One thing that Maelstrom does that I don't think nextest does is to use Longest Processing Time First (LPT) scheduling (https://en.wikipedia.org/wiki/Longest-processing-time-first_...). When the runtimes of tests varies a lot within a project, using LPT can result in big wins and more predictable runtimes. Maelstrom itself actually has some pretty long-running integration tests, and once we added LPT, running Maelstrom tests on Maelstrom is usually faster than running them on nextest. But again, we're not talking about huge differences in single-machine cases.

I think cargo test is usually slower than both Maelstrom and nextest for the reasons described in the nextest documentation: cargo test doesn't always keep enough test threads running to keep the machine busy. However, if you have a lot of really small tests all in a single crate, then cargo test can and does outperform both Maelstrom and nextest. The clap project (https://github.com/clap-rs/clap)is a good example of this.

I think Maelstrom does most of the performance things that nextest does. However, nextest obviously has a lot more features and integrations than Maelstrom.
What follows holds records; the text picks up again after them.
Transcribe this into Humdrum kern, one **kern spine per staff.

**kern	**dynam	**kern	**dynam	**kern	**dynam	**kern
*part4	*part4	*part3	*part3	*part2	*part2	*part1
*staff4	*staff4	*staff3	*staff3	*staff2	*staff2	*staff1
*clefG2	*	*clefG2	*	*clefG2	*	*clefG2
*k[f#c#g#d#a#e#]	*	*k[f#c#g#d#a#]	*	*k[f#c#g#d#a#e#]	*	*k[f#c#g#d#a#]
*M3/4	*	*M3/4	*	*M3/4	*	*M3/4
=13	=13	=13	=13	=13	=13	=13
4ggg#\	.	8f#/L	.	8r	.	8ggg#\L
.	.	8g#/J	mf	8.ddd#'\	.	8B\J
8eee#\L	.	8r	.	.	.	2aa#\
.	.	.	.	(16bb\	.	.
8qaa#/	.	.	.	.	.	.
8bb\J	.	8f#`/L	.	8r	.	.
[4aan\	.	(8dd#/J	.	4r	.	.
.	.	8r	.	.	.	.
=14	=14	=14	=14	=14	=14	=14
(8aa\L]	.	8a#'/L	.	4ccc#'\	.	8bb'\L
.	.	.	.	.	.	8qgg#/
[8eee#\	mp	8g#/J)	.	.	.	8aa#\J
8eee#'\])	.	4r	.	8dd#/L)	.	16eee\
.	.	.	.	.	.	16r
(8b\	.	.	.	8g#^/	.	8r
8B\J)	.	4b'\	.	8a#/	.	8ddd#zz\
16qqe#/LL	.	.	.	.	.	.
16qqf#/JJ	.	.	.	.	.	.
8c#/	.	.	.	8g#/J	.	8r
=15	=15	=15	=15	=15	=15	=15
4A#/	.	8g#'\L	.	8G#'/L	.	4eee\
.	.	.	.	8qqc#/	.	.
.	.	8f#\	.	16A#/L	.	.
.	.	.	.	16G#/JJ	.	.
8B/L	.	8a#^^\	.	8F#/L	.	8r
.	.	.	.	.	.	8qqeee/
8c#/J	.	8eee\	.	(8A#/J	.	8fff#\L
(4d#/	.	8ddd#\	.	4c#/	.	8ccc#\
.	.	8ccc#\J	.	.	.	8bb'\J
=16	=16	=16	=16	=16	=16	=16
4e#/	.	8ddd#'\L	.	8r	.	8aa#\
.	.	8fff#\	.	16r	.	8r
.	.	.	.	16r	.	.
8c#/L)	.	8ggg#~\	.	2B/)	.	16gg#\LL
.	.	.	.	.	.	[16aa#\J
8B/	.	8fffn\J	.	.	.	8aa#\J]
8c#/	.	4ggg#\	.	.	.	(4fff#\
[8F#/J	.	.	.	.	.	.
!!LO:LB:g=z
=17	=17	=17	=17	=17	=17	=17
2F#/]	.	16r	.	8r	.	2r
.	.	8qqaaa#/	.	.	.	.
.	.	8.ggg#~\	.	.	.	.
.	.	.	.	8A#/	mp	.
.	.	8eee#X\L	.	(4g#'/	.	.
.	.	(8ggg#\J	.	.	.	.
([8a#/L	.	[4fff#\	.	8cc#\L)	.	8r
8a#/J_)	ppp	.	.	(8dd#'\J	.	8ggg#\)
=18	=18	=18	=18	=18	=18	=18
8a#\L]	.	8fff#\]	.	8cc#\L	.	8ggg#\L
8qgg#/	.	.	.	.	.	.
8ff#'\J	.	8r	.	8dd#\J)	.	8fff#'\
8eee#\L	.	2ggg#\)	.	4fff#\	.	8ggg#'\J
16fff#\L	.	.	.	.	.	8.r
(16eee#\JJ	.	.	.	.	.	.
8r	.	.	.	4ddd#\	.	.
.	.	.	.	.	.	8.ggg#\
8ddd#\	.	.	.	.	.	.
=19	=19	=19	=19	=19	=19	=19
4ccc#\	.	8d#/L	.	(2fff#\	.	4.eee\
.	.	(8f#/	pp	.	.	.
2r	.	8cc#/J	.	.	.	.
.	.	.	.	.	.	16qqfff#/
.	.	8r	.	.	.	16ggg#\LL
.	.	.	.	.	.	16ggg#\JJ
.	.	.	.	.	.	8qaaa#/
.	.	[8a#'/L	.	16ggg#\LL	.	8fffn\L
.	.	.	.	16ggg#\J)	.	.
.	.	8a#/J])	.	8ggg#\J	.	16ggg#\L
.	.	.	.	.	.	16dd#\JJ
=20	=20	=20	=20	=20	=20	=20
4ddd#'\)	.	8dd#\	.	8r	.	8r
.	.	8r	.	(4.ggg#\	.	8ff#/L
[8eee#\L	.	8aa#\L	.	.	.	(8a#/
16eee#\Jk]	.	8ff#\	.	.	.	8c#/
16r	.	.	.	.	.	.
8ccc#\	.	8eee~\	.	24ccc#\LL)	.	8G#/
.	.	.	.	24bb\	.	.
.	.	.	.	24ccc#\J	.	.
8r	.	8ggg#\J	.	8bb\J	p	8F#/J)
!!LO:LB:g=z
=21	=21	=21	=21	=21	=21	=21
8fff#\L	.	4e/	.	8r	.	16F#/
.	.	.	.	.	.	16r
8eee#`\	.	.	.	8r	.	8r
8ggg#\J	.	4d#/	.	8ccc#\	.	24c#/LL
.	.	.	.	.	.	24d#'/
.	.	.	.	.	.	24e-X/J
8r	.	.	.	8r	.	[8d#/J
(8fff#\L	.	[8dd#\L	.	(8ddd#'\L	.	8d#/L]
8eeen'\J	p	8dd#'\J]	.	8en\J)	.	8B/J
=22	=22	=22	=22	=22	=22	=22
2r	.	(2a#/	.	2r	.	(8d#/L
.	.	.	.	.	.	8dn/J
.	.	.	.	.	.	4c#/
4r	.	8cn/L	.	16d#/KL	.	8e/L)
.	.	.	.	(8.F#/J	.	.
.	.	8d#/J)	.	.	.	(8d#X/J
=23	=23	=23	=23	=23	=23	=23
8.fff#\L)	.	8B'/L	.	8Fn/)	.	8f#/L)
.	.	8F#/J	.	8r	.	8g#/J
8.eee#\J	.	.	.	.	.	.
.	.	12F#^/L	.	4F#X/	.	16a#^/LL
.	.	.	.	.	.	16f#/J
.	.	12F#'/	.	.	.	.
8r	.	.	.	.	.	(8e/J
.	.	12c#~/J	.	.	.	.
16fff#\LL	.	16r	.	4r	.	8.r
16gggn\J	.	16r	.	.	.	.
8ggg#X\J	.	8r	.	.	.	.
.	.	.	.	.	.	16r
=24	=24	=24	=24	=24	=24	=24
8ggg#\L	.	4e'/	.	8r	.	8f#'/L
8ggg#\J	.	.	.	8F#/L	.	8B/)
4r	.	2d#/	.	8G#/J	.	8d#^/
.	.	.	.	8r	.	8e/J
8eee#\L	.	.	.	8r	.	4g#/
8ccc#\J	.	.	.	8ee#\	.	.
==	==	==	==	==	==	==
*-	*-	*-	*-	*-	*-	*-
geekodour · 2024-07-10T07:51:43 1720597903

at first i thought it was about https://github.com/jepsen-io/maelstrom/tree/main which shares the same name

electric_mayhem · 2024-07-09T23:21:21 1720567281

Came here for the 90s shareware game from Ambrosia for the Mac.

I guess this is cool too though.

esafak · 2024-07-10T03:29:05 1720582145

There was also a development company called Maelstrom Games, known for https://en.wikipedia.org/wiki/Midwinter_(video_game)